針の穴を通すようなドンピシャのデザインを見れば、お客さんはを明確なベネフィットとして受け取ってくれます。
ステップ②:作品画像でベネフィットを伝える
ハンドメイド作品のようなライフスタイル商品の場合、ベネフィット(使った後の理想の未来)は映像的なイメージです。
お客さんは、その作品を
- 身につけた自分の姿
- 飾ったお部屋
- 実際に使っているシーン
を思い描いています。
だからこそ、作品画像は、なるべく肉眼と同じように見えるような画質でなければなりませんし、実際に使用しているシーンを写さなければなりません。
例えばアパレルやアクセサリーなら、着画は必須です。
イベント販売の場合は、肉眼で作品が見えるので画質は関係ありませんが、作品の使用シーンが伝わるようにディスプレイを工夫する必要があります。
あ!だから一眼レフで撮ってる作家さんがいるんだね!
そういうこと!
デビューしたてはスマホのカメラでもいいけど、真面目にやるなら一眼レフは必要な投資だよ
ステップ③:キャッチコピーでベネフィットを伝える
作品のベネフィットは、キャッチコピーとして言葉にしましょう。
キャッチコピーとは、最初に商品を目にするときに、もっとも目立つところに書いてある短い文章のことです。
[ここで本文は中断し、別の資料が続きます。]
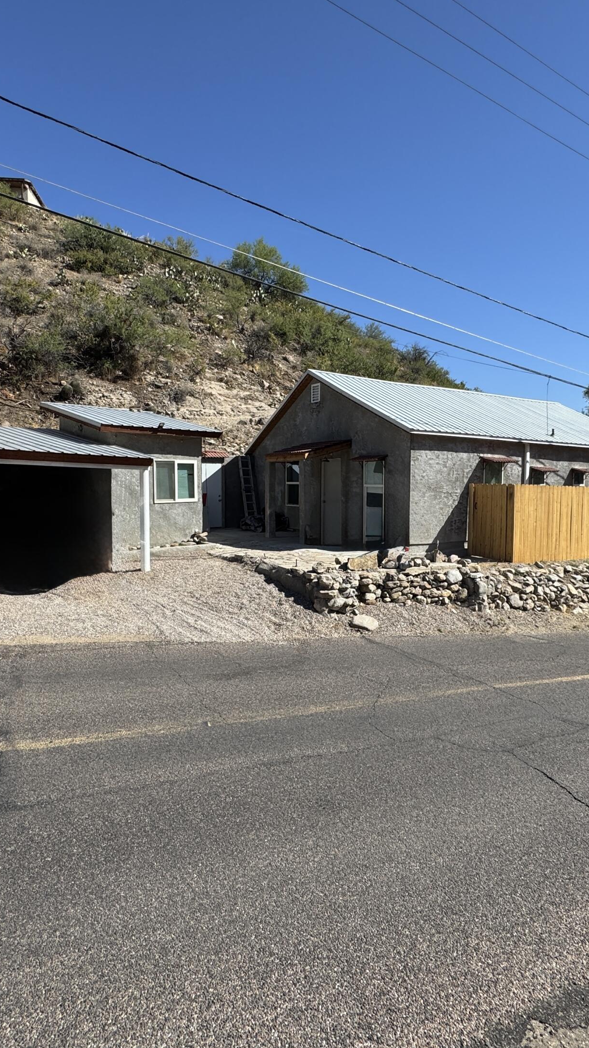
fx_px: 583
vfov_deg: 83.8
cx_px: 307
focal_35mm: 21
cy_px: 517
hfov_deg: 53.6
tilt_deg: -3.6
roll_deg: +0.1
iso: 50
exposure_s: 1/1927
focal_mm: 2.22
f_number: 2.2
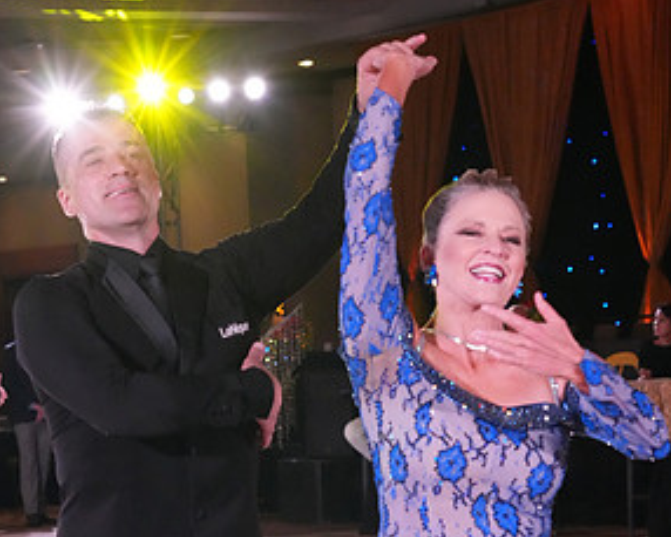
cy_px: 635
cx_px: 316
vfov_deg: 9.9
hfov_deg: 12.5
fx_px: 3059
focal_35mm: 154
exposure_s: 1/400
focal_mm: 81
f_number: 6.3
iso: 10000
「志望校が母校になる」とか「吸引力が変わらないただ一つの掃除機」が、ベネフィットを伝えるキャッチコピーの代表例だよ
おお!なるほど!確かにグッと来るメッセージだね
作品画像で映像的にベネフィットを伝えつつ、キャッチコピーで言語的に補足するイメージですね。作品画像とキャッチコピーは対になる存在なのです。
- 作品名
- 店頭のポップ
- 広告で1番大きいフォントの文章
などが、ハンドメイド販売におけるキャッチコピーの役割を果たします。
キャッチコピーをつけるのは難しい?
キャッチコピーをつけるには、
- 「①何を伝えるか」
- 「②どう伝えるか」
の2種類を考える必要があります。
後者の「②どう伝えるか」は、言葉選びやテクニックがあったりするので、少し慣れが必要かもしれません。
しかし、圧倒的に重要なのは、前者の「①何を伝えるか」です。
「何」にあたるのは、作品のベネフィットそのものと思ってください。ベネフィットは作品制作の段階で考えているはずなので、ここで新しく用意する必要はありません。
「何を伝えるか8割:どう伝えるか2割」のイメージかな
ちょっと厳しいことを言います。
よく「作品の魅力を言語化するのが難しい…」という作家さんがいるのですが、これは作品のベネフィットを意識しないまま制作しているからです。
そもそも、最初のステップができていないから無理もありません。これじゃ作品作りはビジネスじゃなくて、ギャンブルになってしまいます。
まとめ
今回は、お客さんが購入を決意する瞬間である「Moment of Truth」の話をしたよ!
第一印象の見せ方は、メチャクチャ重要だったね!
そう!第一印象のトキメキの演出には、最大限の意識を持とう!
この記事をまとめます。
お客さんが購入を決意する瞬間は?
- 第一印象のトキメキで購入が決まる
- それ以降の詳細説明やクチコミは、買って問題ないかの追認に過ぎない
第一印象で売るための3ステップ
- 作品に明確なベネフィットを持たせる
- 作品画像でベネフィットを伝える
- キャッチコピーでベネフィットを伝える
お客さんは作品を最初に見て、たった数秒で購入するか否かを判断しています。最初の関門を通過しなければ、99%買ってもらえません。
minneやCreemaであれば、「検索結果の一覧」と「作品ページのスクロール前の画面」でほぼ勝負が決まってしまうでしょう。
この3ステップさえ実践できていれば、お客さんは最初に作品を目撃した数秒で、その魅力を理解します。関門クリアです。絶対に押さえてくださいね。